■ **Directions**: Output the lines of the records below exactly, beginning at their first line and ending at the line with "middle pip: (90, 89)"; include no pictures.

■ **Data for analysis**:
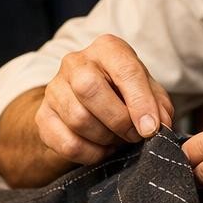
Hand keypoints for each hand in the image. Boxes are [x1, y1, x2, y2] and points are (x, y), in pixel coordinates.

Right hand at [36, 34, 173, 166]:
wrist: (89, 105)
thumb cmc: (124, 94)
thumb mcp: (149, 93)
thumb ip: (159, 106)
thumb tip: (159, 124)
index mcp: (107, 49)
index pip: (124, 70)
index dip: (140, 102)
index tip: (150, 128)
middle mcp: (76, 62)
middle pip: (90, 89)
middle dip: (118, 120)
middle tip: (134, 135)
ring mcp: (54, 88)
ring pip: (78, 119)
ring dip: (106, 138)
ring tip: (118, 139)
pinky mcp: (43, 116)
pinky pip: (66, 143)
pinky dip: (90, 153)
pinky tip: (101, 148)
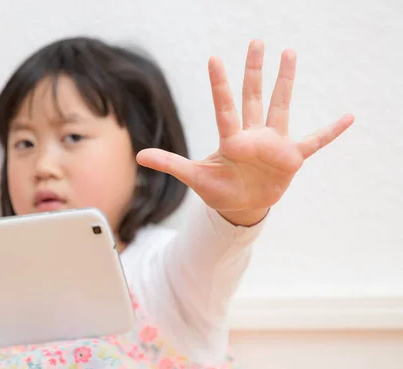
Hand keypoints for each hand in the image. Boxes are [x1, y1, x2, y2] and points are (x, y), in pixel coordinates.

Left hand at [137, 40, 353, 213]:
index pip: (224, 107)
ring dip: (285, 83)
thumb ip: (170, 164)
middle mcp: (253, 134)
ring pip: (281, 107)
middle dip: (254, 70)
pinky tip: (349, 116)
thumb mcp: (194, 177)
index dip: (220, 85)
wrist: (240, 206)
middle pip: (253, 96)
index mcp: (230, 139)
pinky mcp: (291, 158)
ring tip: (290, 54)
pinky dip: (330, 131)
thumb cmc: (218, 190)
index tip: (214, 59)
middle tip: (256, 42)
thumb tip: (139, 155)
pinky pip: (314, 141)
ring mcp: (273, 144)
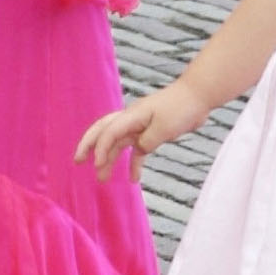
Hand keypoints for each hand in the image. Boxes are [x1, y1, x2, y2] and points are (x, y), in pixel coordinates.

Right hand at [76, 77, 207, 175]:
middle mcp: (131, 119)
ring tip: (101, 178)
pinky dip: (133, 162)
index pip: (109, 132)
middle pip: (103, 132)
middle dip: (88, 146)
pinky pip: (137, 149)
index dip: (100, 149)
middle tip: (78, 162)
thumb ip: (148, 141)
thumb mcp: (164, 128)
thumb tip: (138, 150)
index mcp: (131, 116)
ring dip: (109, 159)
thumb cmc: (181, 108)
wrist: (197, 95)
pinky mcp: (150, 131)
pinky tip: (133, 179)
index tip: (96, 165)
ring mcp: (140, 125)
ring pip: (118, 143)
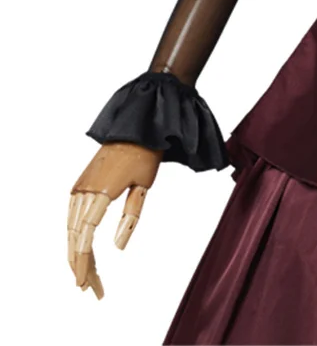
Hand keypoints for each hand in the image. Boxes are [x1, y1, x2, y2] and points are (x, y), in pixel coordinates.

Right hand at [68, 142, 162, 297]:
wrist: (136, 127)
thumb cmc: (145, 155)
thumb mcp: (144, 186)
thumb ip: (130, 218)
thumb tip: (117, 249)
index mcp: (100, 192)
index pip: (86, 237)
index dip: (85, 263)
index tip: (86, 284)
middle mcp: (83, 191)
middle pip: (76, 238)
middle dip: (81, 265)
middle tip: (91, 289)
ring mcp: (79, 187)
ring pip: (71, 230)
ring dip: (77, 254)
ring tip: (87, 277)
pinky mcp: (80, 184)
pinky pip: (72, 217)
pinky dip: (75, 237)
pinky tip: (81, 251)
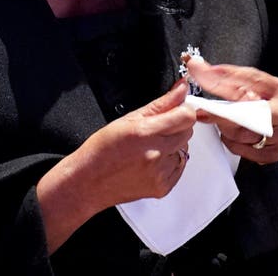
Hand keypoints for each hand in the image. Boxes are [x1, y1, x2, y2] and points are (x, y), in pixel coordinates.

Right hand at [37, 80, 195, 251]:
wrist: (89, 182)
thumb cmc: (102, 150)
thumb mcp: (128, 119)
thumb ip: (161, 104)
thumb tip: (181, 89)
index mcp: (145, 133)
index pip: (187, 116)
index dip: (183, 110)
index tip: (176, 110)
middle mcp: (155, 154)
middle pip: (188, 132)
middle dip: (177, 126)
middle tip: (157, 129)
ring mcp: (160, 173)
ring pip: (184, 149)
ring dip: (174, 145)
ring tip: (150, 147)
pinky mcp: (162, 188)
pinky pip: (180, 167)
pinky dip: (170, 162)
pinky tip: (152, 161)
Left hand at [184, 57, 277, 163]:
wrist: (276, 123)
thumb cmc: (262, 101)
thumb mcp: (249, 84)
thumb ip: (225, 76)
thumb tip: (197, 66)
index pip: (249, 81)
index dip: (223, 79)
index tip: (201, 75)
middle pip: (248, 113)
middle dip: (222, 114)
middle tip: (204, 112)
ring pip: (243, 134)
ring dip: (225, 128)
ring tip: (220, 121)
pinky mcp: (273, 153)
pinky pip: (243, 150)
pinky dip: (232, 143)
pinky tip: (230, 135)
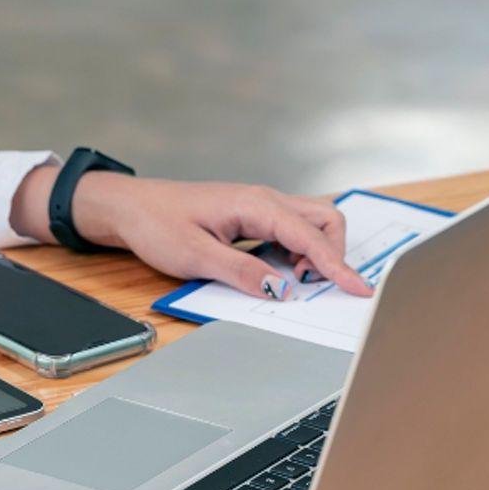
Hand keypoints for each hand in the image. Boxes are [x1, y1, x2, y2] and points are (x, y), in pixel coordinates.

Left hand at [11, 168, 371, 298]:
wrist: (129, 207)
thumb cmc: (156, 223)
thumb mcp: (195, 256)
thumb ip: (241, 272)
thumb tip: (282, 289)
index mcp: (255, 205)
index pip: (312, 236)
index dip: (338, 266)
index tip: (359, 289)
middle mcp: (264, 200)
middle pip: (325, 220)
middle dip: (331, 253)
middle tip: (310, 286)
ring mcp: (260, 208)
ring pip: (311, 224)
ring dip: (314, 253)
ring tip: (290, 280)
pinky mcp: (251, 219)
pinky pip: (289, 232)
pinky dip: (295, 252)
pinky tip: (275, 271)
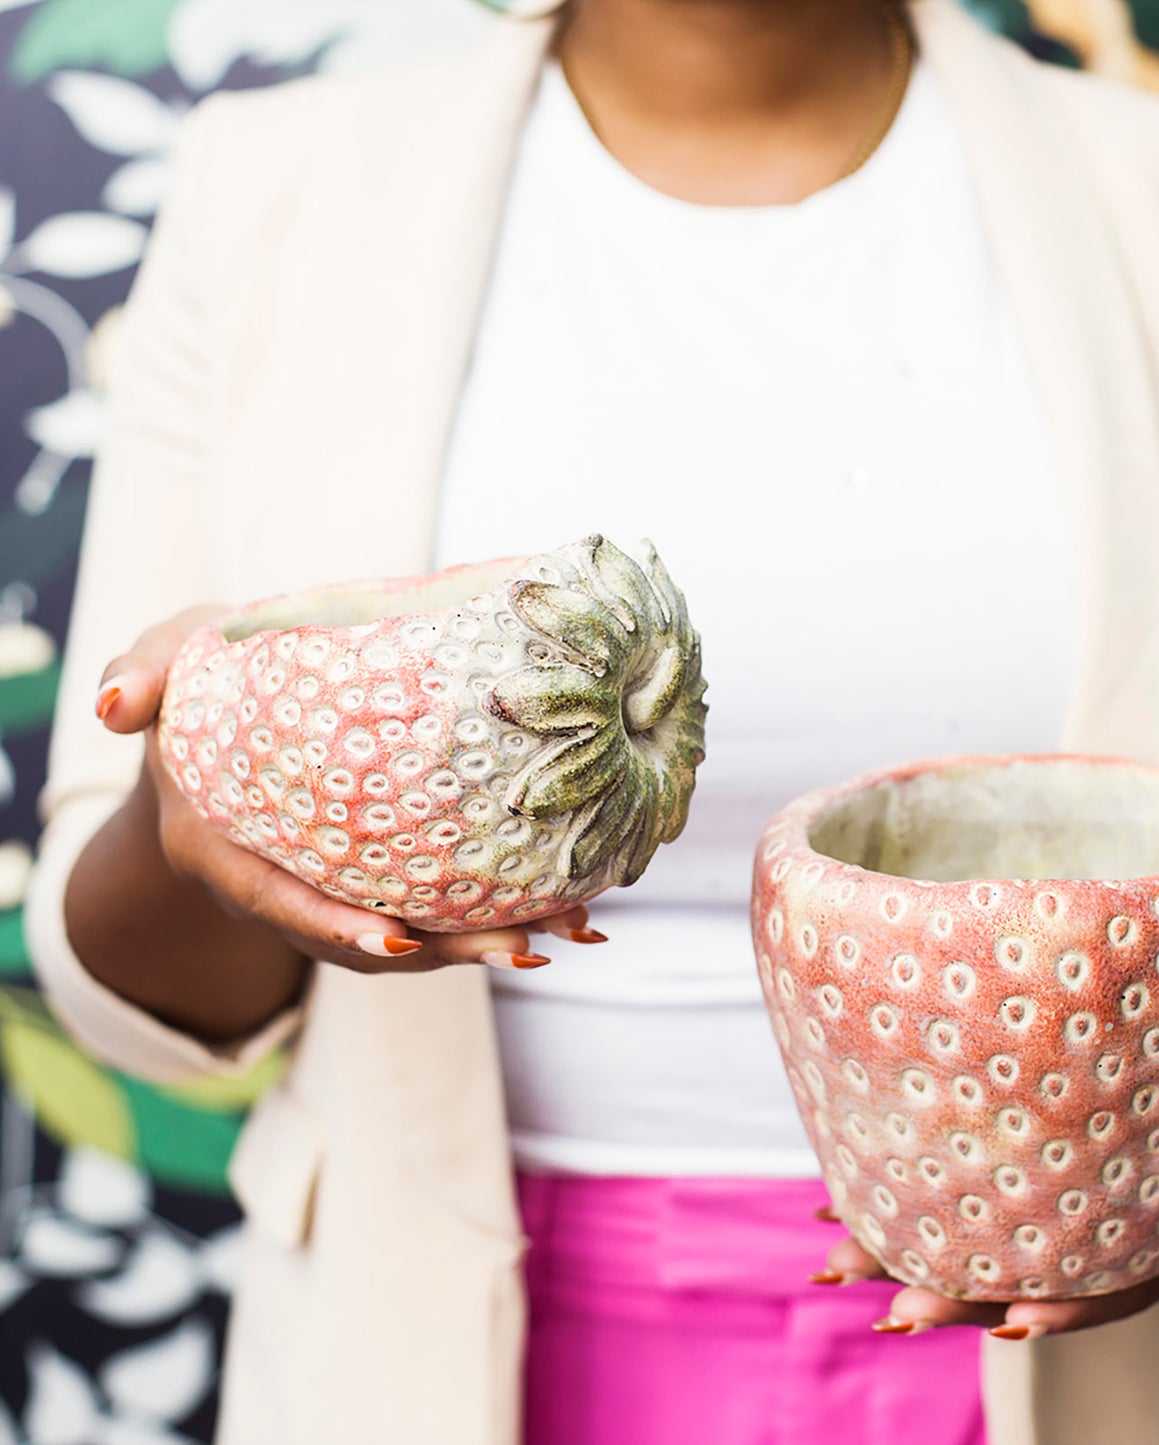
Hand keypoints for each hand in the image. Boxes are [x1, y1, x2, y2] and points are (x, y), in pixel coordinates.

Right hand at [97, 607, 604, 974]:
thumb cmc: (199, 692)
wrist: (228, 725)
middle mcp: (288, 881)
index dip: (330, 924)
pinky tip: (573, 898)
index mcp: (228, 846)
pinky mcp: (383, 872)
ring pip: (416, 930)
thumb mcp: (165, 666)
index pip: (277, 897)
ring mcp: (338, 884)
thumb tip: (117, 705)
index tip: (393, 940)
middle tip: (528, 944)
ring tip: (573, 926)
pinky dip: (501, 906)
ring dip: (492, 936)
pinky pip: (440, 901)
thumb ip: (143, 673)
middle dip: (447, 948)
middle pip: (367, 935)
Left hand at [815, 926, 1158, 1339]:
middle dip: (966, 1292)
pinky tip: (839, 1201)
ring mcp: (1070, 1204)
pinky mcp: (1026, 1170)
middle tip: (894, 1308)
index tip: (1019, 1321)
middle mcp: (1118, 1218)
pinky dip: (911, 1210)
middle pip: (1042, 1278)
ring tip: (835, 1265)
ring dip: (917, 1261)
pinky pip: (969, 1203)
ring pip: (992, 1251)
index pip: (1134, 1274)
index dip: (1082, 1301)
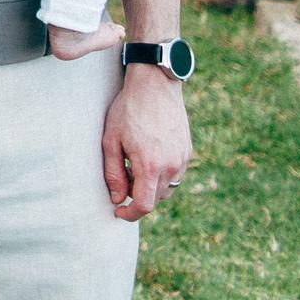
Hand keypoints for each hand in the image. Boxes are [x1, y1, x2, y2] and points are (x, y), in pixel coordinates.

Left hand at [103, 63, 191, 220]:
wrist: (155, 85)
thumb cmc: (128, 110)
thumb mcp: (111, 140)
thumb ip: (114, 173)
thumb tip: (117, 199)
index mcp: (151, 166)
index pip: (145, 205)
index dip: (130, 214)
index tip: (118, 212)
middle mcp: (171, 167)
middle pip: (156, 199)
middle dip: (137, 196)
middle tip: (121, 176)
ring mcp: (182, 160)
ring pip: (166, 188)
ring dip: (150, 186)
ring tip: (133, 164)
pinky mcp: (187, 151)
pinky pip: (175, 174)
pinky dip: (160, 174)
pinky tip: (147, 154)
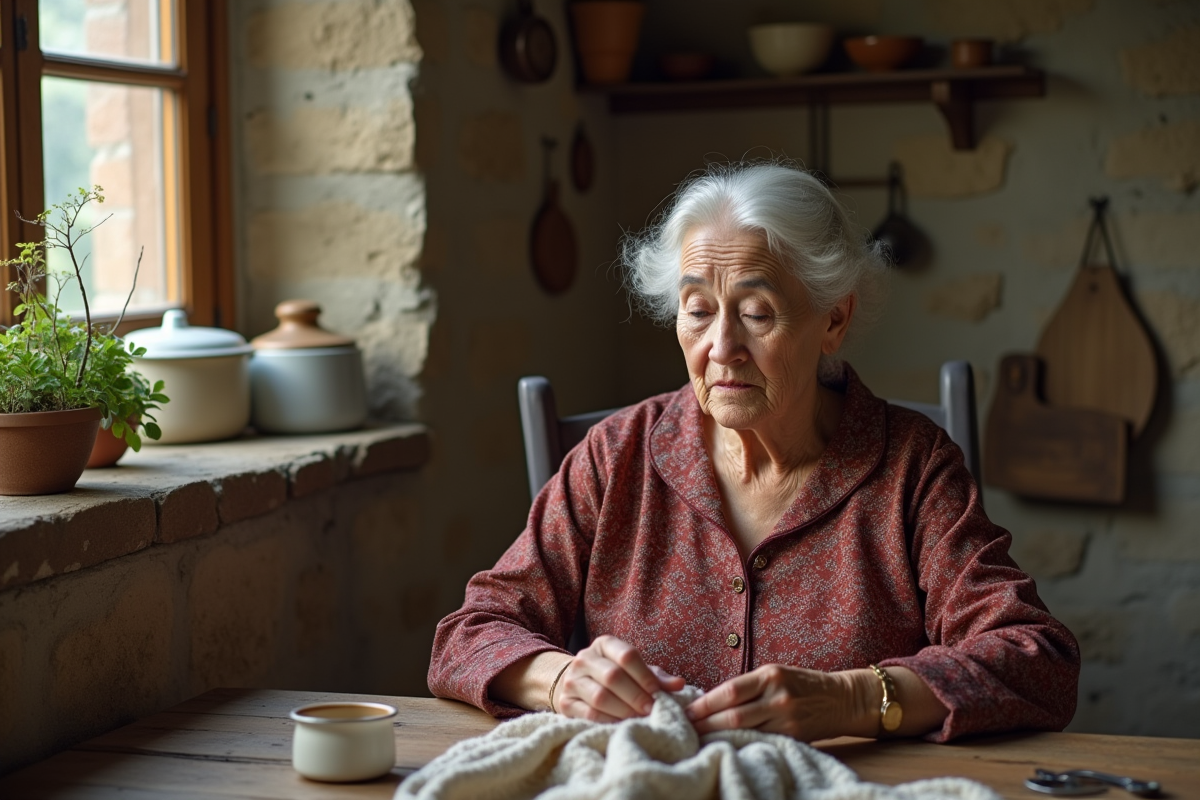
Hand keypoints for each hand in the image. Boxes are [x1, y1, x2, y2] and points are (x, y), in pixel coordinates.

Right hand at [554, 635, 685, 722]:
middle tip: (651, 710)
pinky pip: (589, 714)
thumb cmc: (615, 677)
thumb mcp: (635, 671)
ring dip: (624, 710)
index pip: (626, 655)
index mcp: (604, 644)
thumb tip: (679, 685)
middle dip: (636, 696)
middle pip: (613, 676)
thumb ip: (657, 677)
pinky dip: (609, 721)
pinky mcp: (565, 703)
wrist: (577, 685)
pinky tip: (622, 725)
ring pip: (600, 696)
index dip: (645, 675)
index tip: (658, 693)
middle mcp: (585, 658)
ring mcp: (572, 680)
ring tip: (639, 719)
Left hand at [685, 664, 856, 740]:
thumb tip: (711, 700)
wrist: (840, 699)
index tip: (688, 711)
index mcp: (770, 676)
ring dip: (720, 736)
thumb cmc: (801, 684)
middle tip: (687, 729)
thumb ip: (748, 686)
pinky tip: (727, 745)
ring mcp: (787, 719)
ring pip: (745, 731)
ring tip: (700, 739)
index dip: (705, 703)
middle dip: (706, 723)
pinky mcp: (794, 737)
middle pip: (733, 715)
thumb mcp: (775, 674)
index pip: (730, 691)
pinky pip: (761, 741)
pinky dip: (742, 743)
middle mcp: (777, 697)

■ **Exercise result**:
Hand keypoints for each hand in the image. Boxes are [x1, y1, x2, y2] and points are (x, y), in pixel coordinates.

Right hand at [36, 34, 173, 166]:
wrist: (89, 105)
thumb cmc: (124, 94)
thumb mcp: (149, 93)
thumb ip: (159, 106)
thumb tip: (159, 124)
index mcp: (107, 49)
index pip: (124, 70)
index dip: (140, 102)
index tip: (150, 128)
middle mcp: (76, 62)
middle pip: (90, 89)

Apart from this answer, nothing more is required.